Shqiprim Izir Taipi (; born 19 February 1997) is an Albanian professional footballer who plays as a central midfielder for Albanian club FK Kukesi.

Club career

Shkëndija
In June 2015, Taipi signed his first professional contract with Shkëndija as a 18-year old, inking for the next three years, and he returned to his parent club Shkëndija for the next season. On 8 August 2016, he debuted by playing full-90 minutes in the 2–1 win over Sileks.

Loan at Horizont Turnovo
Then he began his professional career as a loanee at fellow top flight side Horizont Turnovo, where he played 21 games in the 2015–16 season. On 13 September 2015, he made his professional debut by appearing in the last minutes of a 5–1 away defeat to Vardar.

Loan at Shkupi
On 2 July 2017, Taipi was loaned again this time at Shkupi, on a six-month loan. He was presented along with fellow loanee Shpend Asani and took squad number 22. On 13 August 2017, he played his first game for the club by starting in the 1–1 draw versus Akademija Pandev. He played 14 games for the club, 10 as starter before leaving in January of the following year.

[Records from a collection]

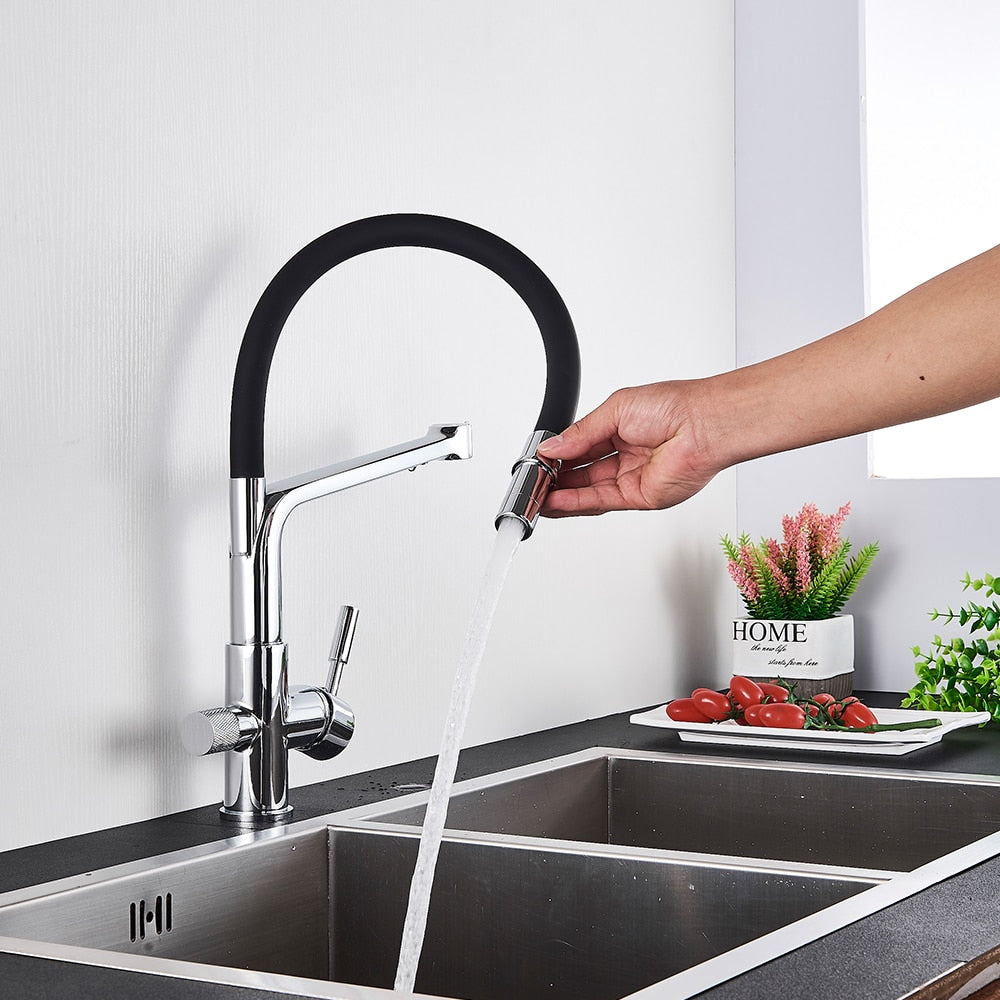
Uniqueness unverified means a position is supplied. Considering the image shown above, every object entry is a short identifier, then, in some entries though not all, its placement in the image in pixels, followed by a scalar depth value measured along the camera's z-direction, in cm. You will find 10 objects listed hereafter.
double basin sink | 180
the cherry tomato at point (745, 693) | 242
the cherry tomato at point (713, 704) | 241
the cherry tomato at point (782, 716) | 236
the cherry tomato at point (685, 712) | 241
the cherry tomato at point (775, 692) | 246
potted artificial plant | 263
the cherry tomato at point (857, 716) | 236
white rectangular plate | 229
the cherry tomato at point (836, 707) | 238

* [PROBLEM 1]
According to the footballer biography, how did Taipi come to play for Shkupi in 2017? Answer in one to three sentences.
* [PROBLEM 2]
In the footballer biography, which team did Taipi face in his first game for Shkupi?
* [PROBLEM 3]
Write out the part of the footballer biography between "Club career" and "defeat to Vardar.", inclusive.

* [ANSWER 1]
On 2 July 2017, Taipi was loaned out again, this time to Shkupi on a six-month loan. He was presented with fellow loanee Shpend Asani and took squad number 22.

* [ANSWER 2]
Akademija Pandev, in a 1–1 draw on 13 August 2017.

* [ANSWER 3]
Club career

Shkëndija
In June 2015, Taipi signed his first professional contract with Shkëndija as a 18-year old, inking for the next three years, and he returned to his parent club Shkëndija for the next season. On 8 August 2016, he debuted by playing full-90 minutes in the 2–1 win over Sileks.

Loan at Horizont Turnovo
Then he began his professional career as a loanee at fellow top flight side Horizont Turnovo, where he played 21 games in the 2015–16 season. On 13 September 2015, he made his professional debut by appearing in the last minutes of a 5–1 away defeat to Vardar.